Your task: Repeat each record below exactly as given.

Material for this exercise:
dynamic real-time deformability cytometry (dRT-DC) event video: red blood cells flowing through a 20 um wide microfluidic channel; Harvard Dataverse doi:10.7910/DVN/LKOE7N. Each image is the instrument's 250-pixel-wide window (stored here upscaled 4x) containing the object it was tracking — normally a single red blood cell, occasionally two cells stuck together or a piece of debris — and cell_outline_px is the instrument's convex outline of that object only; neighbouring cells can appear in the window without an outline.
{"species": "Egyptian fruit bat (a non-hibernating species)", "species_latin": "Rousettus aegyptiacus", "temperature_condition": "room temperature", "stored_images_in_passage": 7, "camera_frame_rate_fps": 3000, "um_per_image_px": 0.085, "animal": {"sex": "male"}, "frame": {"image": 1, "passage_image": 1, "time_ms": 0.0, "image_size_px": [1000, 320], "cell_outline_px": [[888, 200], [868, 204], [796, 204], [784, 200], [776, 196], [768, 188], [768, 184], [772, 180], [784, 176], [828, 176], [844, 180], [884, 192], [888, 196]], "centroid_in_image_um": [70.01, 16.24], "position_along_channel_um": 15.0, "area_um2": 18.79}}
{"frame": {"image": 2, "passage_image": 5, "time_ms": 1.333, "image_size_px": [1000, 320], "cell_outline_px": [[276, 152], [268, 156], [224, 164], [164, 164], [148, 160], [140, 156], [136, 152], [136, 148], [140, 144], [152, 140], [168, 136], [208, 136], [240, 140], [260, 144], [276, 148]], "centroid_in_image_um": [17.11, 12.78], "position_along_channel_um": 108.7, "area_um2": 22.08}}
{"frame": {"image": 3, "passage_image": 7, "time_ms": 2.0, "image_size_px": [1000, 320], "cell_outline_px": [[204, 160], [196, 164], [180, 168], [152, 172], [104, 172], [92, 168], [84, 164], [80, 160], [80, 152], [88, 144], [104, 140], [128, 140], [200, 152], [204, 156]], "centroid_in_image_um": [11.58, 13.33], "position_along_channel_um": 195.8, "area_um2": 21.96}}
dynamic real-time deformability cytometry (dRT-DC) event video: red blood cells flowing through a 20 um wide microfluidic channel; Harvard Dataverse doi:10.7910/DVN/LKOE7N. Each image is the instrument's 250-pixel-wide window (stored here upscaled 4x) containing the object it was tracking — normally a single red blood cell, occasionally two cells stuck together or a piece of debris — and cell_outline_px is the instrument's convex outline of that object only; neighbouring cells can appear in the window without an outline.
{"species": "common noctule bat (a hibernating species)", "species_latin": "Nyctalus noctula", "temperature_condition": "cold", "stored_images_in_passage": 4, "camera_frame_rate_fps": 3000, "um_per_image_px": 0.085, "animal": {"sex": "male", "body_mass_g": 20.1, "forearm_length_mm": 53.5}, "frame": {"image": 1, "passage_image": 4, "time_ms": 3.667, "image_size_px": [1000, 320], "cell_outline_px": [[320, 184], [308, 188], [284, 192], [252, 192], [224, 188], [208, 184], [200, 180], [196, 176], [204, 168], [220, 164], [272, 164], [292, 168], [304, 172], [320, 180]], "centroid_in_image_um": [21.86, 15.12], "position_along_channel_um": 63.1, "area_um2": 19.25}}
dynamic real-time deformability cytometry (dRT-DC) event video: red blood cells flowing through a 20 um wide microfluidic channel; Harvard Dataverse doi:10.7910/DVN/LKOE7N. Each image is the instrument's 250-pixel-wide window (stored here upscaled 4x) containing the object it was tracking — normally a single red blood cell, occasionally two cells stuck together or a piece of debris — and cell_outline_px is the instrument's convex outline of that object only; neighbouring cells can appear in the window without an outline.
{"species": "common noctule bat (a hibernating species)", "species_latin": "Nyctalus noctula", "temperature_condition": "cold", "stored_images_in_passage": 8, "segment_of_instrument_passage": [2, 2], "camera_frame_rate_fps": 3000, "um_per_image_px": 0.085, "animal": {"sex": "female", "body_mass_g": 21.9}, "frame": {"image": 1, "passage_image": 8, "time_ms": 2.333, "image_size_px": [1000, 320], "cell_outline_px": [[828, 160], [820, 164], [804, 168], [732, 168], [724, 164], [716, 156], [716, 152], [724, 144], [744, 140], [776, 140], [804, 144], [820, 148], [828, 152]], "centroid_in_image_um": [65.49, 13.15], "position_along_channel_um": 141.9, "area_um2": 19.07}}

Answer:
dynamic real-time deformability cytometry (dRT-DC) event video: red blood cells flowing through a 20 um wide microfluidic channel; Harvard Dataverse doi:10.7910/DVN/LKOE7N. Each image is the instrument's 250-pixel-wide window (stored here upscaled 4x) containing the object it was tracking — normally a single red blood cell, occasionally two cells stuck together or a piece of debris — and cell_outline_px is the instrument's convex outline of that object only; neighbouring cells can appear in the window without an outline.
{"species": "Egyptian fruit bat (a non-hibernating species)", "species_latin": "Rousettus aegyptiacus", "temperature_condition": "room temperature", "stored_images_in_passage": 7, "camera_frame_rate_fps": 3000, "um_per_image_px": 0.085, "animal": {"sex": "male"}, "frame": {"image": 1, "passage_image": 1, "time_ms": 0.0, "image_size_px": [1000, 320], "cell_outline_px": [[888, 200], [868, 204], [796, 204], [784, 200], [776, 196], [768, 188], [768, 184], [772, 180], [784, 176], [828, 176], [844, 180], [884, 192], [888, 196]], "centroid_in_image_um": [70.01, 16.24], "position_along_channel_um": 15.0, "area_um2": 18.79}}
{"frame": {"image": 2, "passage_image": 5, "time_ms": 1.333, "image_size_px": [1000, 320], "cell_outline_px": [[276, 152], [268, 156], [224, 164], [164, 164], [148, 160], [140, 156], [136, 152], [136, 148], [140, 144], [152, 140], [168, 136], [208, 136], [240, 140], [260, 144], [276, 148]], "centroid_in_image_um": [17.11, 12.78], "position_along_channel_um": 108.7, "area_um2": 22.08}}
{"frame": {"image": 3, "passage_image": 7, "time_ms": 2.0, "image_size_px": [1000, 320], "cell_outline_px": [[204, 160], [196, 164], [180, 168], [152, 172], [104, 172], [92, 168], [84, 164], [80, 160], [80, 152], [88, 144], [104, 140], [128, 140], [200, 152], [204, 156]], "centroid_in_image_um": [11.58, 13.33], "position_along_channel_um": 195.8, "area_um2": 21.96}}
dynamic real-time deformability cytometry (dRT-DC) event video: red blood cells flowing through a 20 um wide microfluidic channel; Harvard Dataverse doi:10.7910/DVN/LKOE7N. Each image is the instrument's 250-pixel-wide window (stored here upscaled 4x) containing the object it was tracking — normally a single red blood cell, occasionally two cells stuck together or a piece of debris — and cell_outline_px is the instrument's convex outline of that object only; neighbouring cells can appear in the window without an outline.
{"species": "common noctule bat (a hibernating species)", "species_latin": "Nyctalus noctula", "temperature_condition": "cold", "stored_images_in_passage": 4, "camera_frame_rate_fps": 3000, "um_per_image_px": 0.085, "animal": {"sex": "male", "body_mass_g": 20.1, "forearm_length_mm": 53.5}, "frame": {"image": 1, "passage_image": 4, "time_ms": 3.667, "image_size_px": [1000, 320], "cell_outline_px": [[320, 184], [308, 188], [284, 192], [252, 192], [224, 188], [208, 184], [200, 180], [196, 176], [204, 168], [220, 164], [272, 164], [292, 168], [304, 172], [320, 180]], "centroid_in_image_um": [21.86, 15.12], "position_along_channel_um": 63.1, "area_um2": 19.25}}
dynamic real-time deformability cytometry (dRT-DC) event video: red blood cells flowing through a 20 um wide microfluidic channel; Harvard Dataverse doi:10.7910/DVN/LKOE7N. Each image is the instrument's 250-pixel-wide window (stored here upscaled 4x) containing the object it was tracking — normally a single red blood cell, occasionally two cells stuck together or a piece of debris — and cell_outline_px is the instrument's convex outline of that object only; neighbouring cells can appear in the window without an outline.
{"species": "common noctule bat (a hibernating species)", "species_latin": "Nyctalus noctula", "temperature_condition": "cold", "stored_images_in_passage": 8, "segment_of_instrument_passage": [2, 2], "camera_frame_rate_fps": 3000, "um_per_image_px": 0.085, "animal": {"sex": "female", "body_mass_g": 21.9}, "frame": {"image": 1, "passage_image": 8, "time_ms": 2.333, "image_size_px": [1000, 320], "cell_outline_px": [[828, 160], [820, 164], [804, 168], [732, 168], [724, 164], [716, 156], [716, 152], [724, 144], [744, 140], [776, 140], [804, 144], [820, 148], [828, 152]], "centroid_in_image_um": [65.49, 13.15], "position_along_channel_um": 141.9, "area_um2": 19.07}}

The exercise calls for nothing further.